Community participation in design and delivery is important in ensuring that local people have a genuine say in the nature of social infrastructure in their area. It also furthers democratic and local control over governance and services in an area. In any representative democracy, there are many intermediaries between citizens and the government which represents them, whether on a local or national level and allowing greater community involvement in designing and implementing services bypasses these layers of bureaucracy. For this to work, it is essential that residents are engaged and encouraged to be actively involved.
Local areas must be allowed to experiment
Another key principle for delivering social infrastructure in the community is experimentation. National and local government should enable local areas to experiment and try out different methods of community participation rather than imposing top-down organisational structures. Councils should allow residents to use spaces as they see fit, providing an operational freedom that enables them to try out new ways of doing things and facilitates innovation.
Locality have also stressed that moving away from a focus on efficiency and competition in procurement is key to unlocking the creative power of communities. Current guidance limits the scope for local collaboration and perpetuates a marketised view of services which has dominated in the UK since the 1980s. Within this framework, there is little room for empowering residents as mentioned above, nor is there much space for variation in the needs of different communities and areas. Instead, procurement frameworks should embed flexibility encourage collaborative rather than competitive tendering.
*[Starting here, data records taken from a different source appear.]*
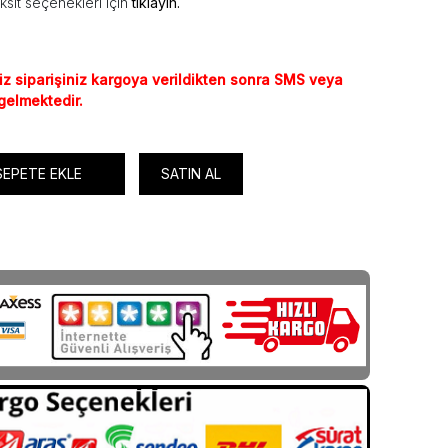
ksit seçenekleri için
tıklayın.
iz siparişiniz kargoya verildikten sonra SMS veya
 gelmektedir.
SEPETE EKLE
SATIN AL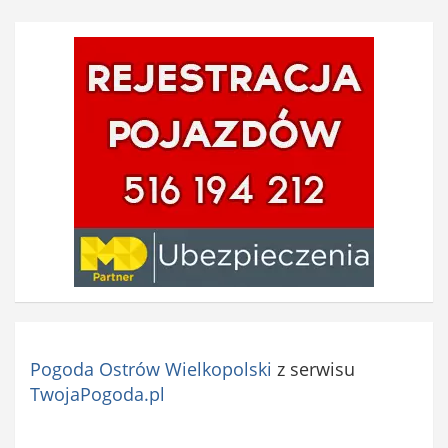
i
ą
z
k
o
w
e
)
Pogoda Ostrów Wielkopolski
z serwisu
TwojaPogoda.pl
Community groups and councils will need to work together
Resident engagement and empowerment in the design and delivery of local social infrastructure has the potential to transform communities and help to secure an inclusive recovery from the Covid-19 crisis. But this potential cannot be scaled unless community groups work together with local councils to direct resources. In the past, political tensions have led some community groups to fall out with their councilors, whilst the lack of control and uncertainty around outcomes inherent in community led initiatives has occasionally frustrated local political leaders.
Initiatives such as Barking and Dagenham’s Every One Every Day project show how councils can better support community activity, in their case through the provision of advice materials and facilities. In 2014, the borough was advised to move beyond a paternalistic working model and partnered with a third sector organisation with the aim of creating a ‘participation culture’ and encouraging all kinds of initiative, both large and small. Secure funding, lack of judgement and taking time to build trust within the community were all key to the project’s success, which has mobilised at least 6,000 people. Localis has argued that local government should be more consistent in recognising the importance of local social infrastructure and both councils and resident alike will need to be open to learn from places like Barking and Dagenham if community delivery is to be a success.